■ **About this exercise**:
Give back the listing in full and exactly, leaving out the images.

■ **Supplied data**:
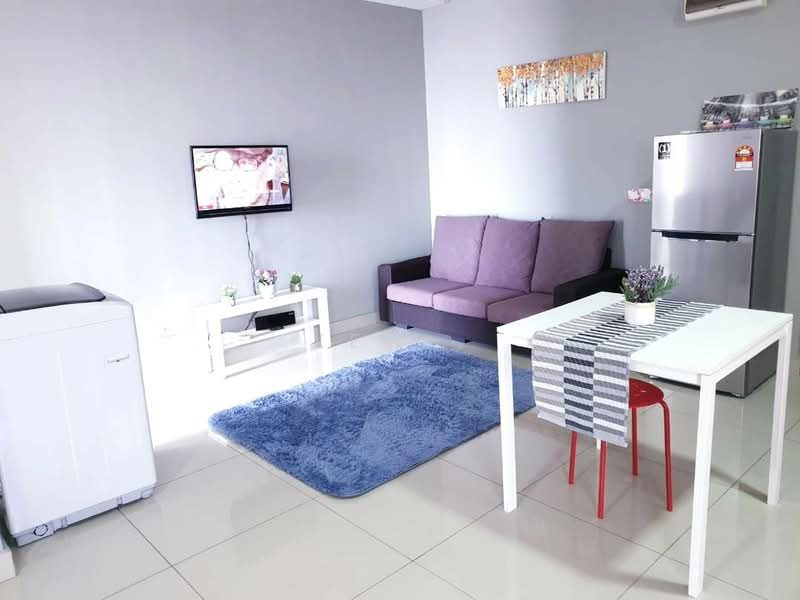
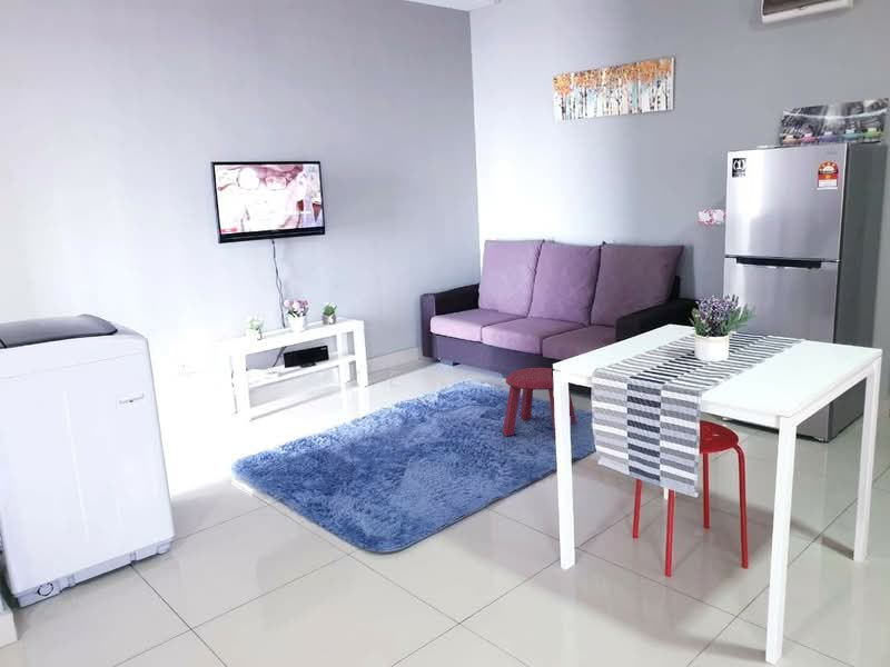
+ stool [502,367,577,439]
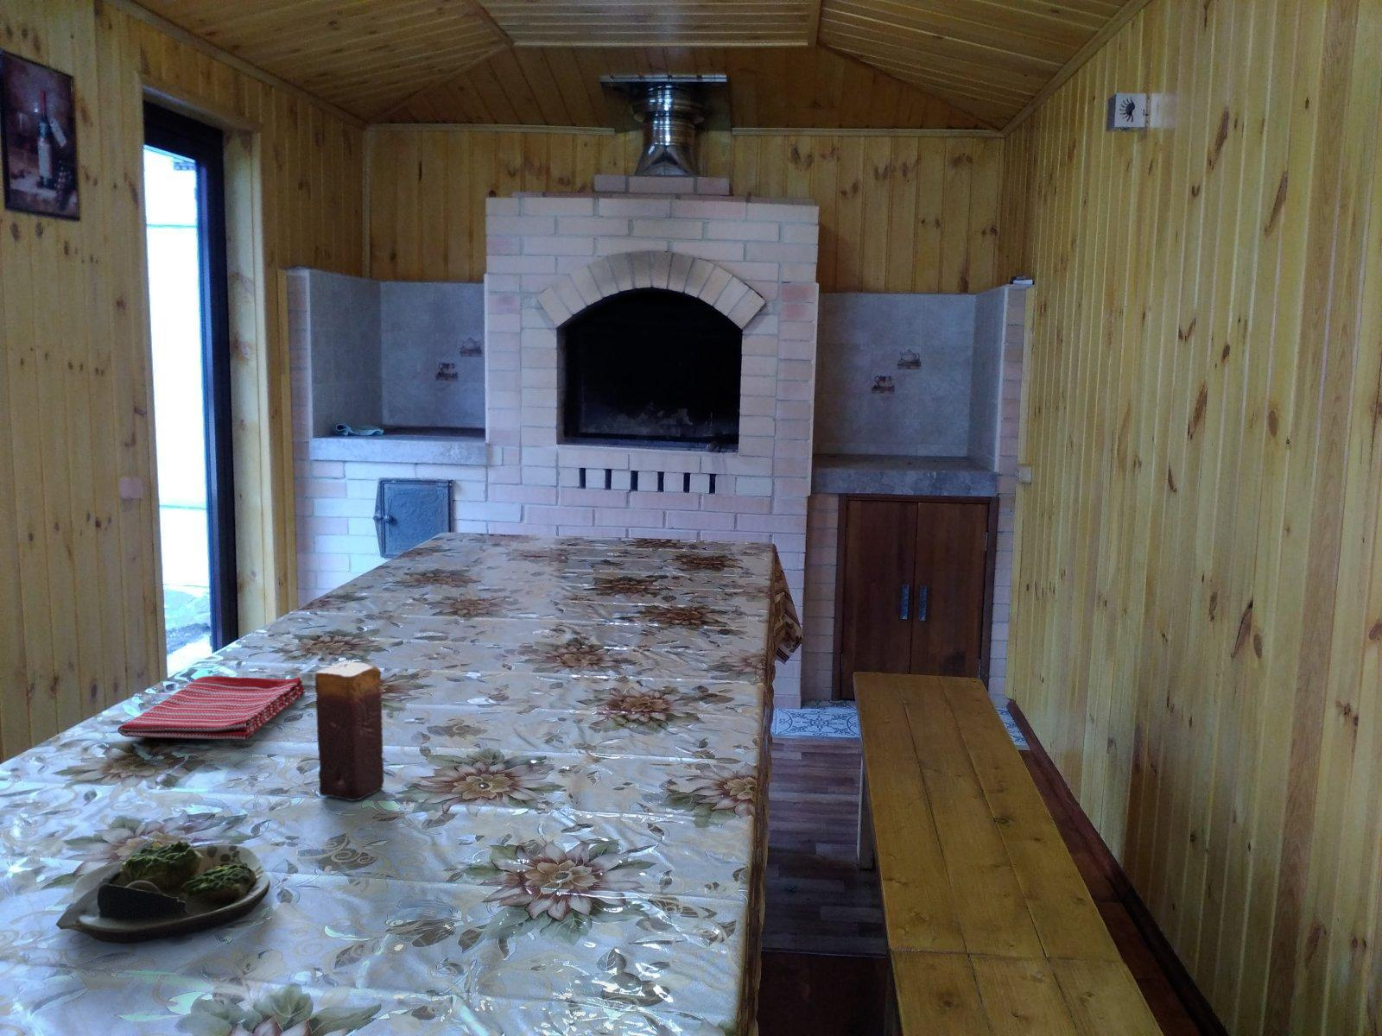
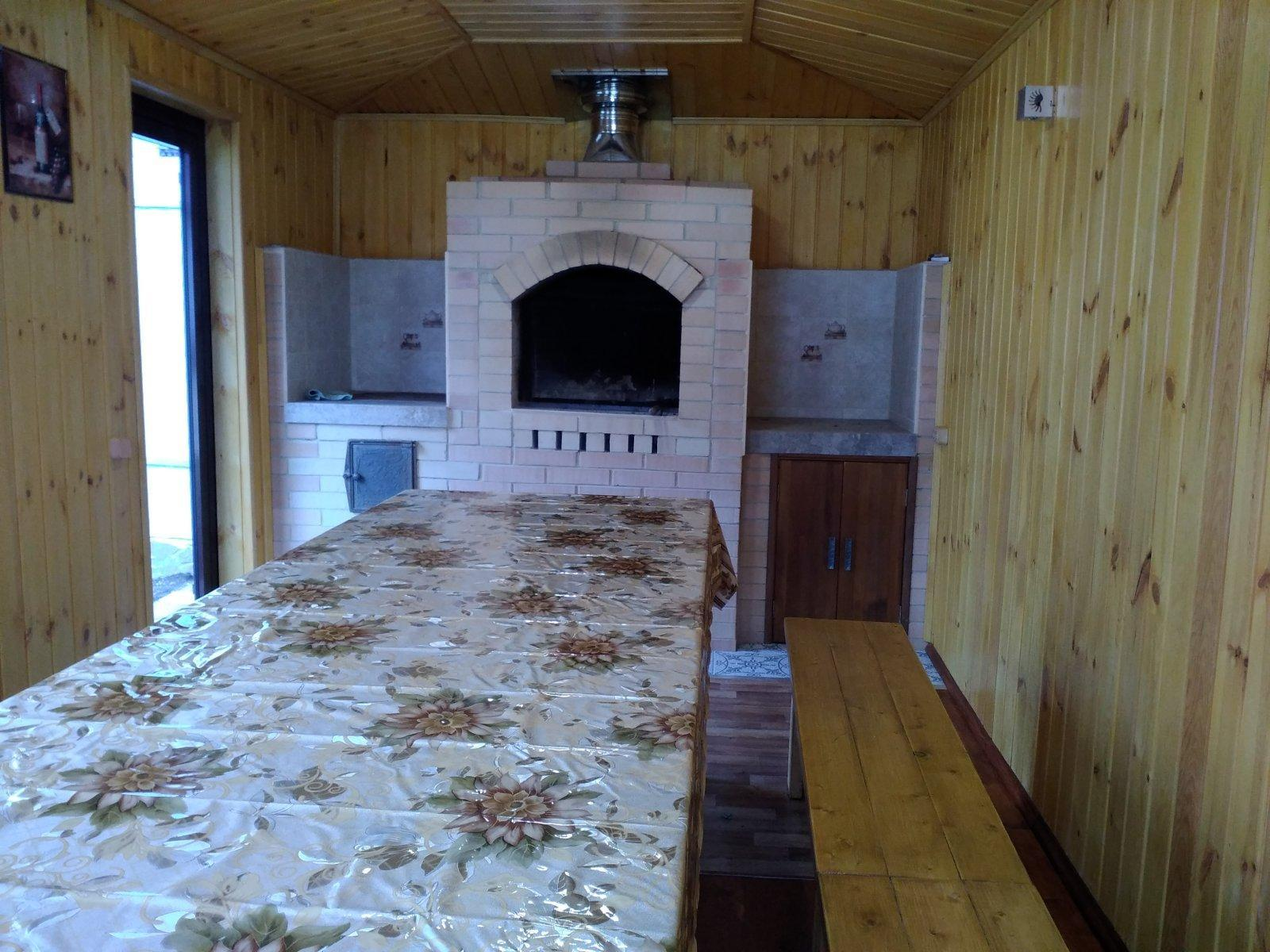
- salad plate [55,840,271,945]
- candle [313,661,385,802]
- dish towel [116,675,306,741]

■ **Exercise response**:
+ stool [502,367,577,439]
- salad plate [55,840,271,945]
- candle [313,661,385,802]
- dish towel [116,675,306,741]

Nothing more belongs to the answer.